Complete the following:
1: Reproduce the part of the passage on Picasso and van Gogh starting with "Why do some" and going on through "degree or another.".
2: According to the passage on Picasso and van Gogh, about how many works of art did Picasso produce?
3: Extend the passage on Picasso and van Gogh, picking up after its final sentence.

Passage given:

Money in hand in the form of many large bills
Money in hand in the form of many large bills

Why do some artists become venerated during their own lifetime and others remain starving artists only to find fame and fortune for their artwork after they die?  Let’s look at two examples.

Pablo Picasso was a very successful artist during his own lifetime, and he started styles of art that others then copied.  Picasso painted for 75 years and produced an estimated 50,000 works of art.  That averages out to approximately 2 per day.  Obviously he did not start out famous and successful, but he kept working at it until he achieved his goal. But other artists, equally productive with exquisite artworks have fallen short to one degree or another.

Vincent van Gogh, for example, produced approximately 2,000 works of art in his lifetime, which was cut short at the age of 37. His paintings now sell for millions of dollars, yet in his own lifetime he may have sold none at all (it is disputed whether his brother Theo sold one or two of Vincent’s paintings while Vincent was still alive – at any rate, not more than two sold in his lifetime). For the short time he painted, he was very productive. So was Picasso.  Van Gogh’s art was the future and is appreciated by millions of people today.  So is Picasso’s.  Paintings by either artist sell for unbelievable amounts of money today.

So what is the difference?  One was a very successful and revered painter.  The other was a starving artist. The difference was basically marketing.

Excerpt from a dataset
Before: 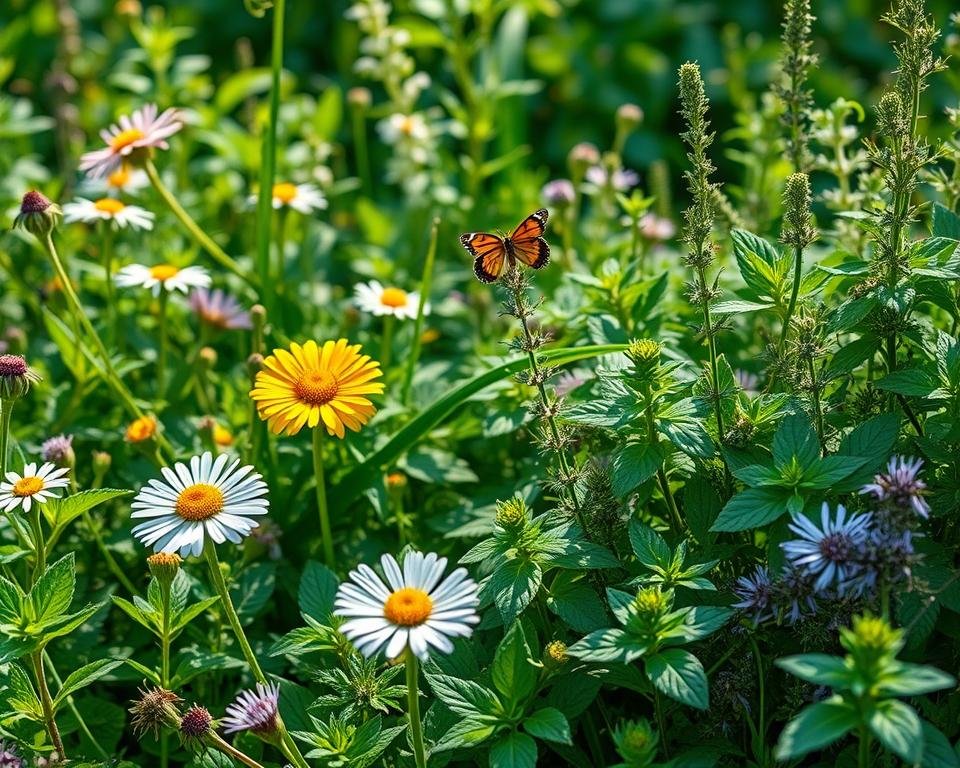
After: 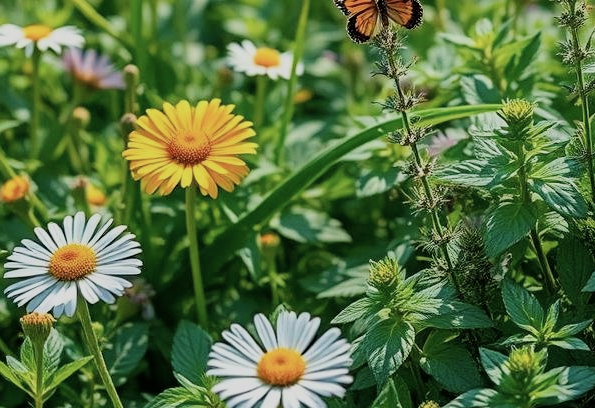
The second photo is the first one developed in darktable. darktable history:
contrast brightness saturation: saturation -0.17
filmic rgb: hardness 4.17
crop: left 13.312%, top 31.28%, right 24.627%, bottom 15.582%
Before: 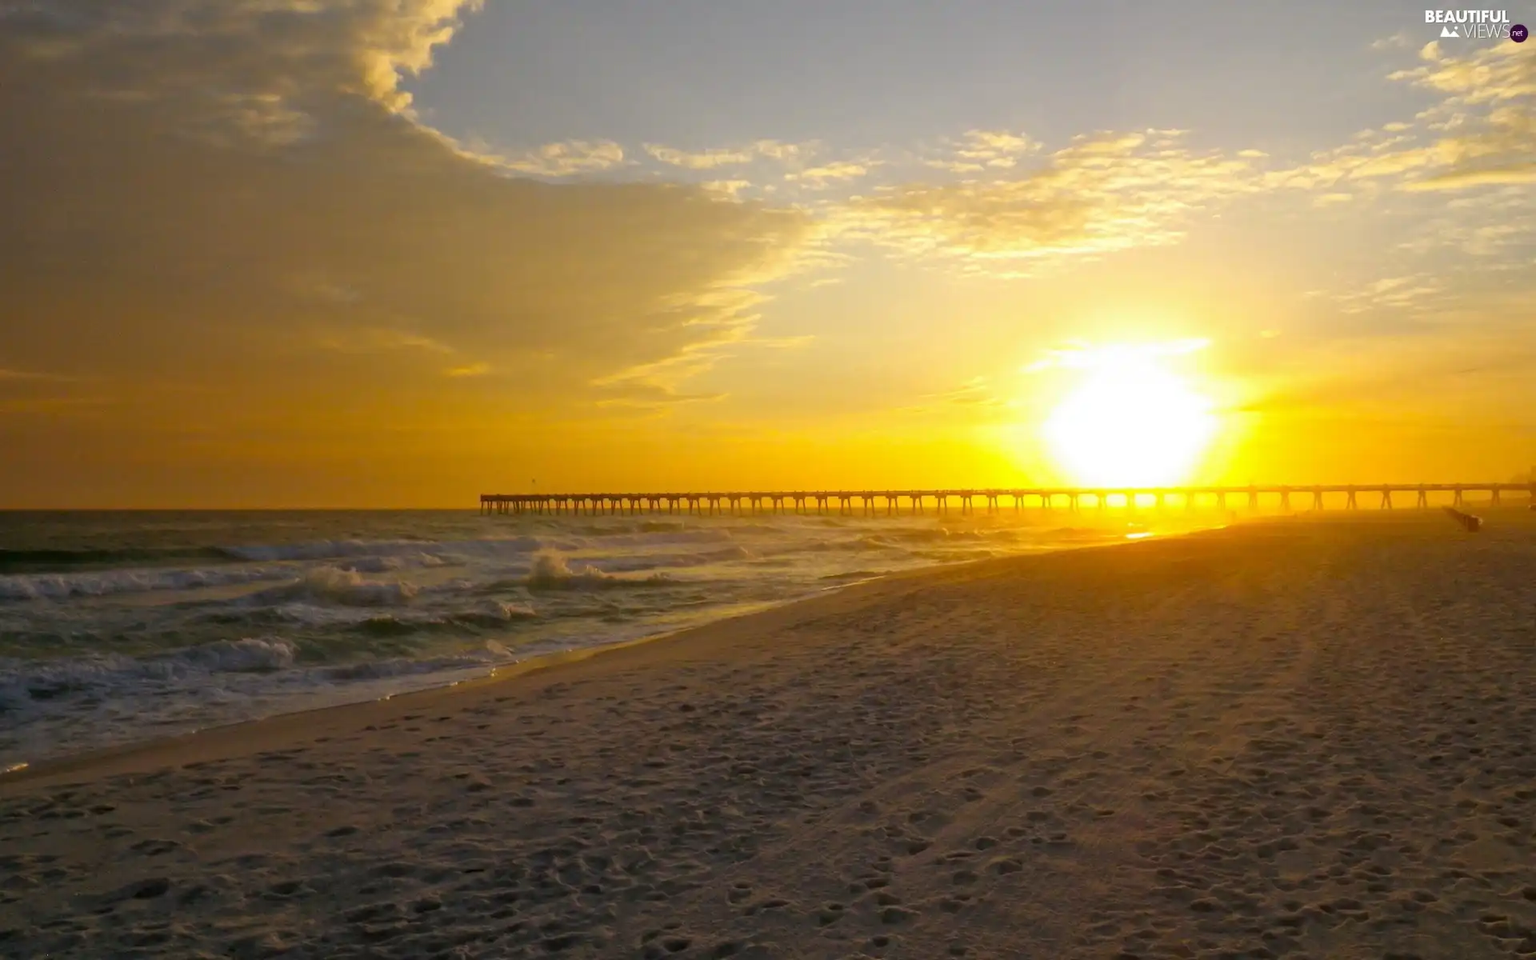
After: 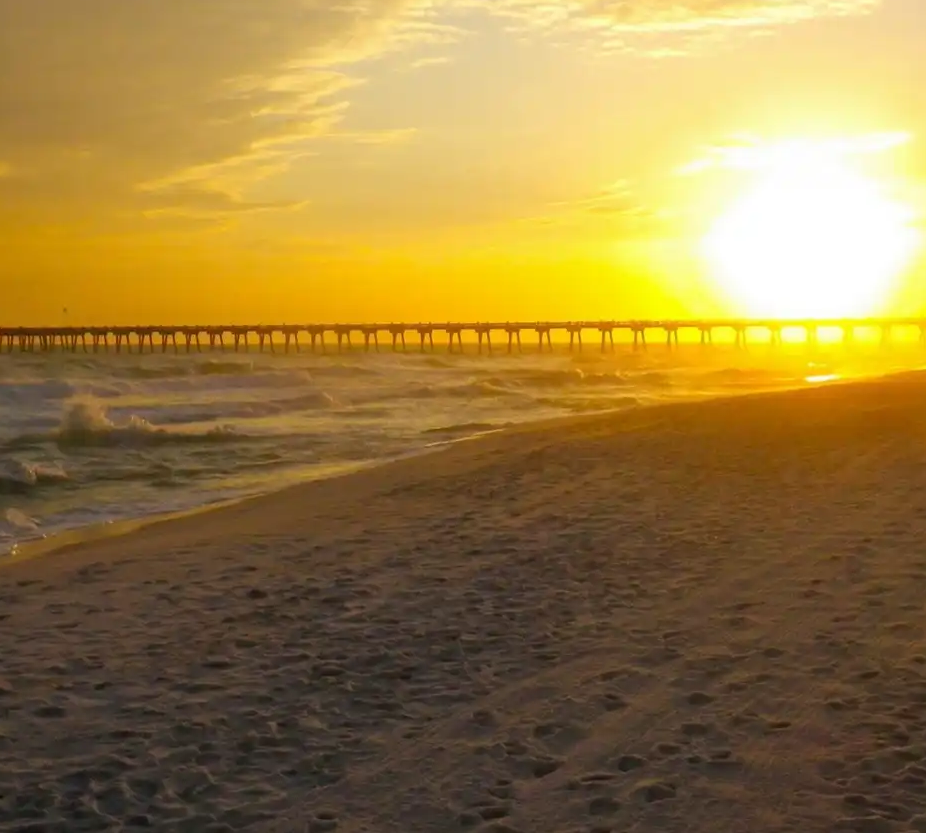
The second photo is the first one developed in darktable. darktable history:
crop: left 31.37%, top 24.267%, right 20.384%, bottom 6.26%
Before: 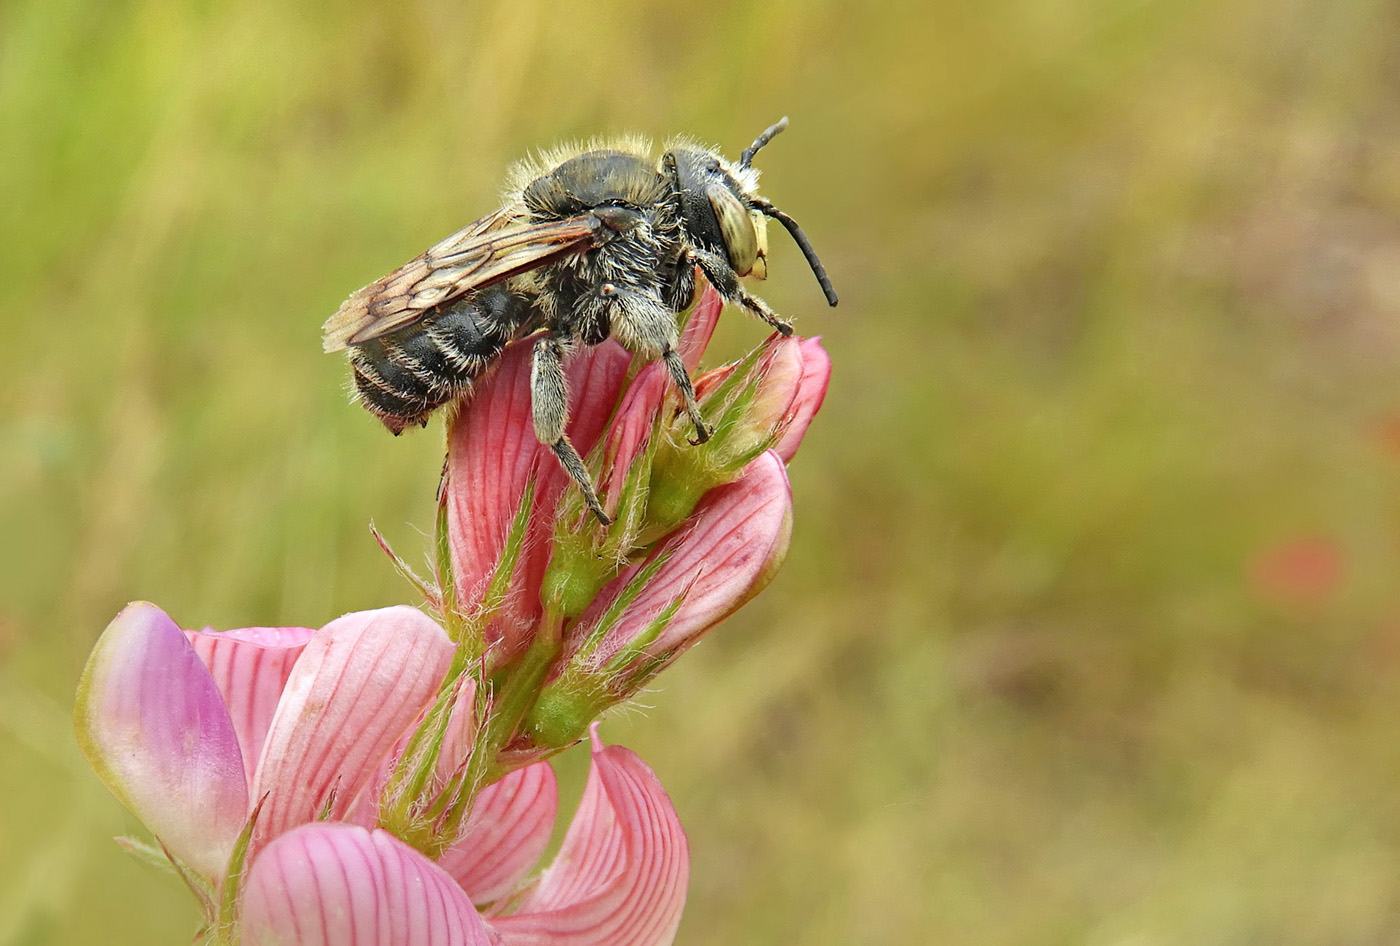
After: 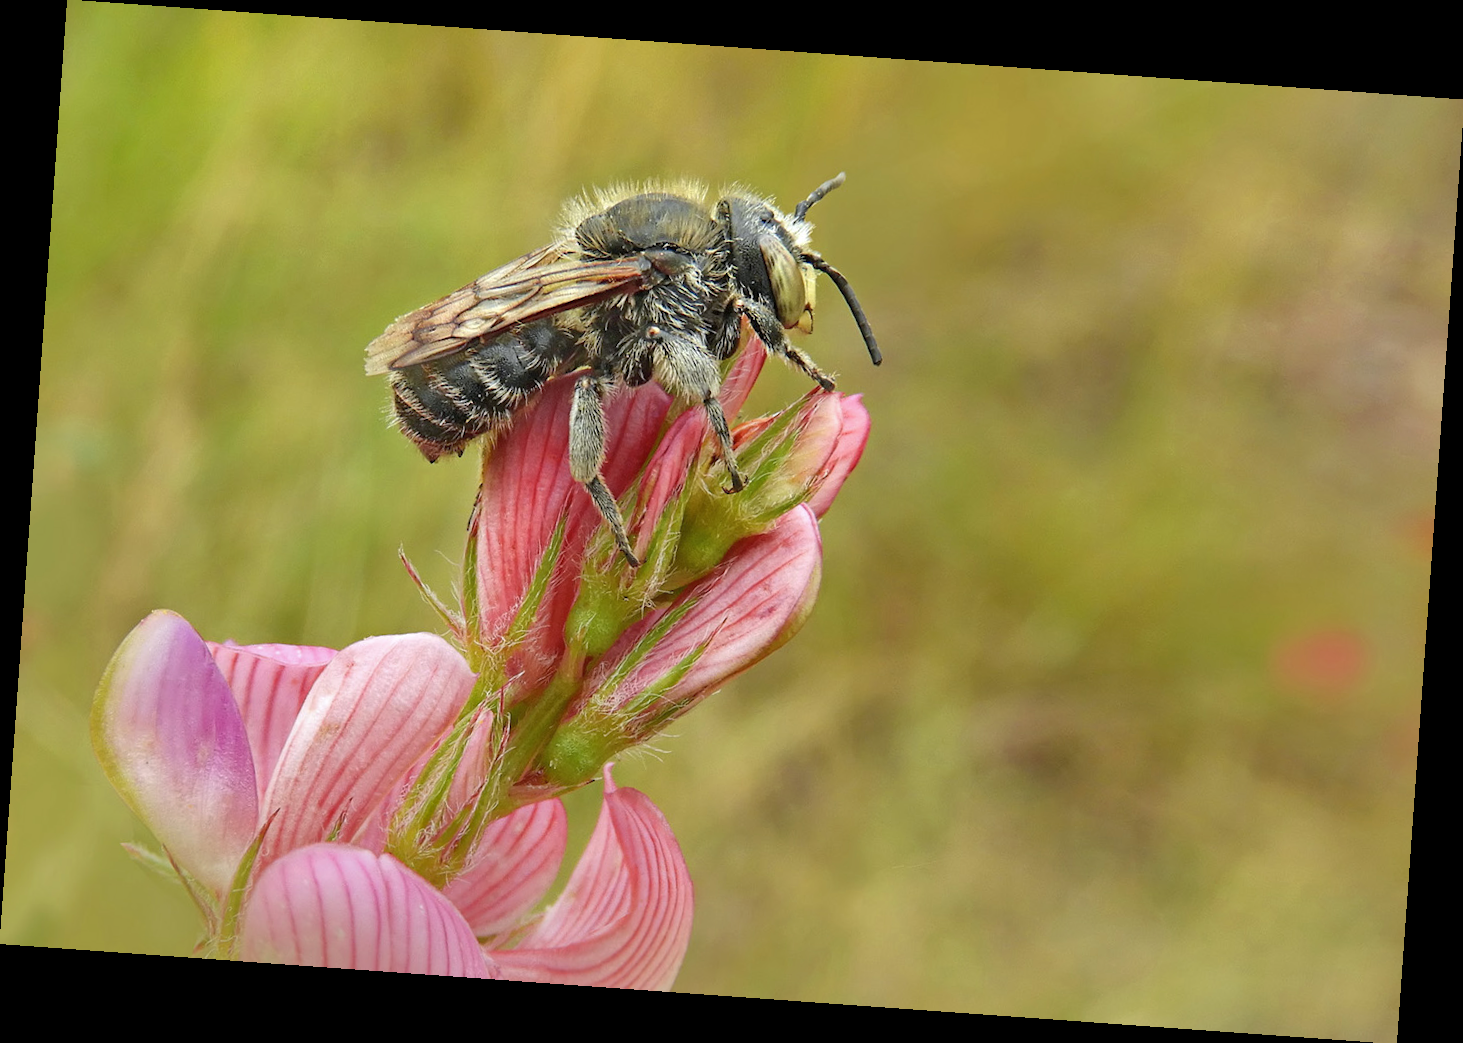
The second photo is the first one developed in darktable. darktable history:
rotate and perspective: rotation 4.1°, automatic cropping off
shadows and highlights: on, module defaults
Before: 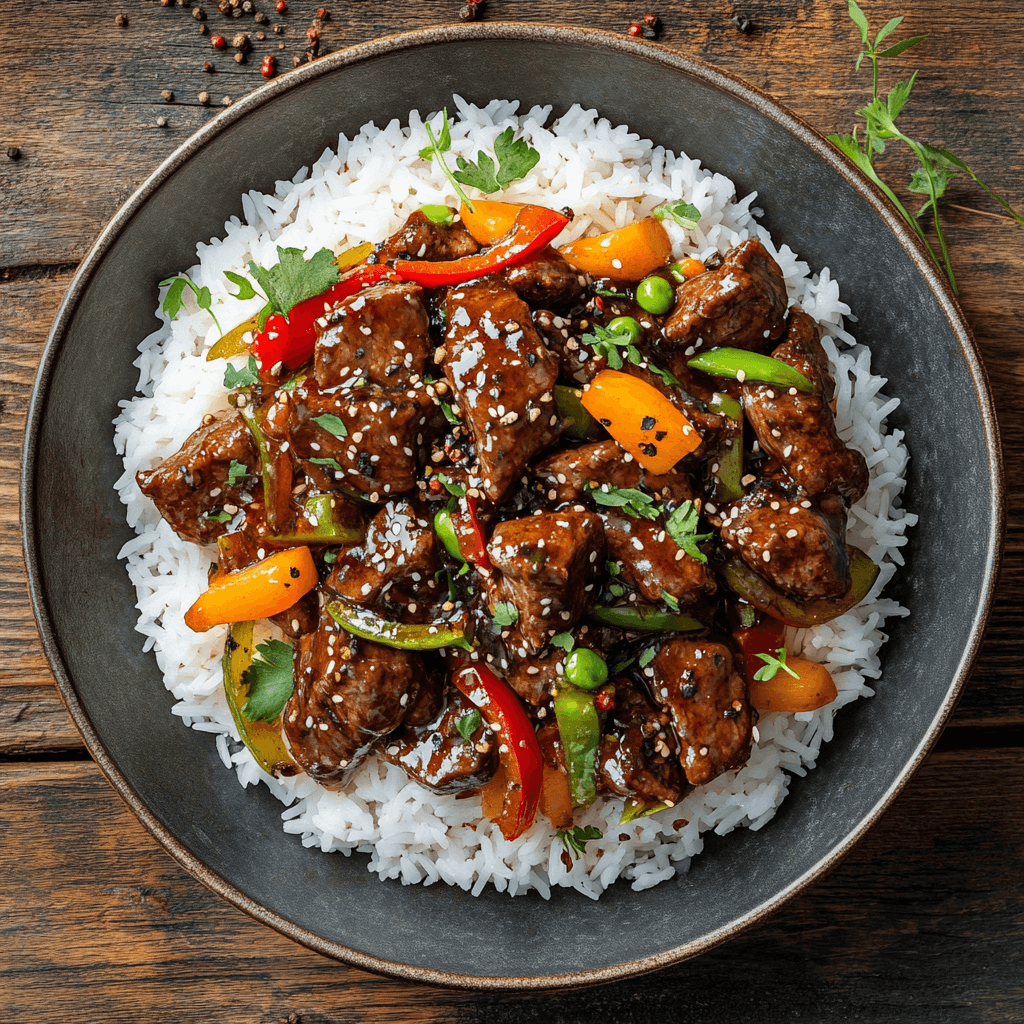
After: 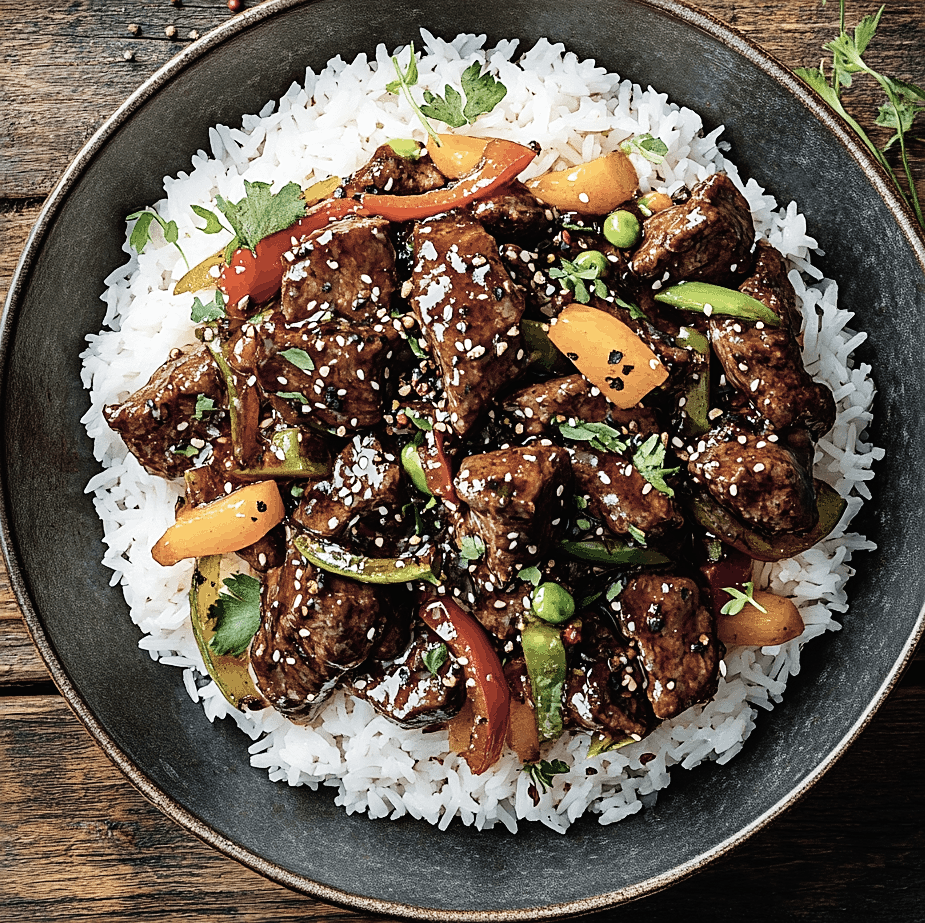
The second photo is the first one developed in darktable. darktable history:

Exercise responses:
1:
Why do some artists become venerated during their own lifetime and others remain starving artists only to find fame and fortune for their artwork after they die?  Let’s look at two examples.

Pablo Picasso was a very successful artist during his own lifetime, and he started styles of art that others then copied.  Picasso painted for 75 years and produced an estimated 50,000 works of art.  That averages out to approximately 2 per day.  Obviously he did not start out famous and successful, but he kept working at it until he achieved his goal. But other artists, equally productive with exquisite artworks have fallen short to one degree or another.

2: An estimated 50,000.

3:
Van Gogh’s brother, Theo, showed a few people a few of Van Gogh’s paintings.  His paintings were not allowed to be displayed by the art establishment of the time. In reality, almost nobody even saw Van Gogh’s paintings during his lifetime.

Picasso started out just as penniless as Van Gogh, and throughout the biography of his early years his fortune had its ups and downs.  But Picasso basically made himself into a successful artist by “networking.” He made connections, courted patrons, made friendships with art dealers and pushed his work into galleries.  In other words, he ensured that people saw his artwork.

Both artists started as starving artists.  Both artists produced outstanding works of art in abundance. Both artists are famous today and their artwork is loved by many people.  But in their own lifetimes only the one who marketed his art was a successful artist.

That’s an eye opener!  You may have heard the joke:

  1. What does an artist (dancer, musician, etc.) say when he steps up to the microphone?
  1. “Would you like fries with that?”

You do not have to take a job at a fast food place to become successful in your chosen creative field.  You do have to market yourself and your art.

Artists these days have it much easier than Van Gogh or Picasso.  There are weekend art shows all over the country and the world actually, and one can be seen and sell art at these.  The internet offers a vast array of resources a creative person can use to launch oneself into a successful artistic career.  The internet and art websites are not an end-all, but they sure can help get your work in the public eye.  And not just visual artists – musicians, actors, dancers, poets, writers – all can benefit from sites on the internet. It’s going to take some work, and it’s going to take a little courage to put yourself out there, but many successful artists who enjoy making a living in a creative field can attest to the fact that it can be done.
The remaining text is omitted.